_TASK DIRECTIONS:_ All that should come back is the lines of the data below from the one containing "middle mcp: (222, 188)" to the one containing "pinky mcp: (341, 179)", inclusive, exactly as they stand.

─── DATA UNDER STUDY

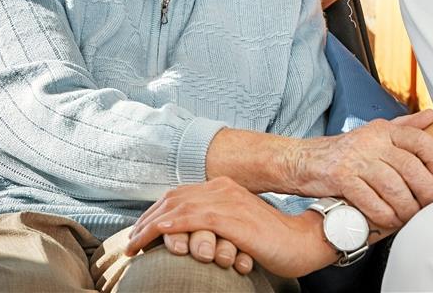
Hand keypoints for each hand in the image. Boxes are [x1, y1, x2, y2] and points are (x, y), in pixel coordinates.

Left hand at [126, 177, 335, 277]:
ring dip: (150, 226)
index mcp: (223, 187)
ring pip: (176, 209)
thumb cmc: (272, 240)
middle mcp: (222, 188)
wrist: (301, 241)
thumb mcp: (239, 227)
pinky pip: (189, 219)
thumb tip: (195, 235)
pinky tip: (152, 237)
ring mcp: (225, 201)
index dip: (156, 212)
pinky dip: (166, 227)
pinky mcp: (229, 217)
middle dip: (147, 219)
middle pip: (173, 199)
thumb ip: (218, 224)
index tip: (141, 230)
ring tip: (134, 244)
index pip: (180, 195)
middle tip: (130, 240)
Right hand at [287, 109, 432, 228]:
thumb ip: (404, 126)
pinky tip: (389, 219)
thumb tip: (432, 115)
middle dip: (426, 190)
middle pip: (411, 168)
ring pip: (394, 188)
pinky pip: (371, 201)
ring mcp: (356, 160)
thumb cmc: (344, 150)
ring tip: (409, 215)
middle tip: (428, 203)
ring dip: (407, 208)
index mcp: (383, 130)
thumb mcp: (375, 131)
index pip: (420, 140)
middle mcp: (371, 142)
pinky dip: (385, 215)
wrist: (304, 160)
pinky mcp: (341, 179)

──────
─── DATA UNDER STUDY

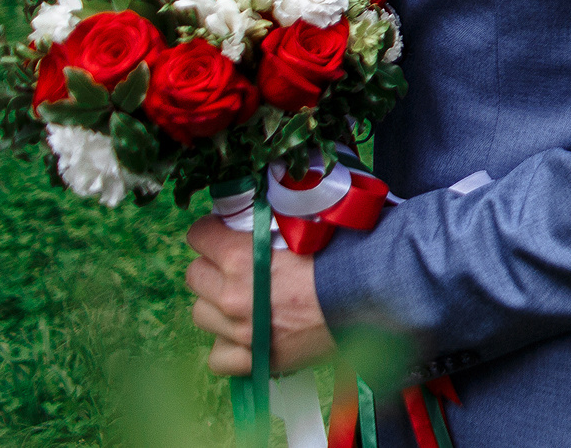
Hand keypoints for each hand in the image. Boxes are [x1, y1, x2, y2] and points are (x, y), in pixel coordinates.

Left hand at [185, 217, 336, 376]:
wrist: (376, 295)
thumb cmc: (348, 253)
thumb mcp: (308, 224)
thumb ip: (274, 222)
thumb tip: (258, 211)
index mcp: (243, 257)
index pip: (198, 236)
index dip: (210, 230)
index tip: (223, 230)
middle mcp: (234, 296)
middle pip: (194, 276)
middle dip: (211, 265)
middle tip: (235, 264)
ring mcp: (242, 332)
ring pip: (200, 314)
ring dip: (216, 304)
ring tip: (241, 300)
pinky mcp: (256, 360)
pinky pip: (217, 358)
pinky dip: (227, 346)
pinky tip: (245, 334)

──────
─── DATA UNDER STUDY

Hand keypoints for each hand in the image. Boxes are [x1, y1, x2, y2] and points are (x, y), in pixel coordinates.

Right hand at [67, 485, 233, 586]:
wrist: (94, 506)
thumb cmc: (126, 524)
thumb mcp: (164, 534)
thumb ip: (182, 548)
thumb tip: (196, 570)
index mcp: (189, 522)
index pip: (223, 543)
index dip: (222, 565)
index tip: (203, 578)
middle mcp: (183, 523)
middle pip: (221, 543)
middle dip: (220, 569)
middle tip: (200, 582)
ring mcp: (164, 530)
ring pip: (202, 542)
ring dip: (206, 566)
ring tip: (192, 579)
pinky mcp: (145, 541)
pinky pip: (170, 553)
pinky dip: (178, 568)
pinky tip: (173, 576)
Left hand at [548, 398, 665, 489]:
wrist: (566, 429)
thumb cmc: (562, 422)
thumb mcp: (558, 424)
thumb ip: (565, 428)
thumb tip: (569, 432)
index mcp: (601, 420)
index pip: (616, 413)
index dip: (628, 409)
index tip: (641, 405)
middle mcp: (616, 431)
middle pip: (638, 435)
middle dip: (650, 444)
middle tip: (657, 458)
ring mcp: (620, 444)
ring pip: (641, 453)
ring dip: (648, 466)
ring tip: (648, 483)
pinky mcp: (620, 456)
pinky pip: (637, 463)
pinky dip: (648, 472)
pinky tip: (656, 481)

──────

_YOUR SOLUTION:_
middle mcp: (222, 188)
wrist: (301, 241)
thumb mcp: (239, 227)
pinky pip: (189, 219)
thumb tip: (195, 235)
pinky tip: (152, 237)
ring mcp: (225, 201)
index dip: (156, 212)
pinky dip: (166, 227)
pinky mcp: (229, 217)
middle dip: (147, 219)
middle pip: (173, 199)
thumb ip: (218, 224)
index tip: (141, 230)
ring tip: (134, 244)
index pip: (180, 195)
middle tip: (130, 240)
Right hand at [287, 109, 432, 228]:
thumb ip: (404, 126)
pinky tip: (389, 219)
thumb tip: (432, 115)
middle dip: (426, 190)
middle pip: (411, 168)
ring pip: (394, 188)
pinky pip: (371, 201)
ring mcp: (356, 160)
thumb cmc: (344, 150)
ring tip: (409, 215)
middle tip: (428, 203)
ring dip: (407, 208)
index mcp: (383, 130)
thumb mcp: (375, 131)
index pip: (420, 140)
middle mcp: (371, 142)
pinky dip: (385, 215)
wrist: (304, 160)
pinky mcp: (341, 179)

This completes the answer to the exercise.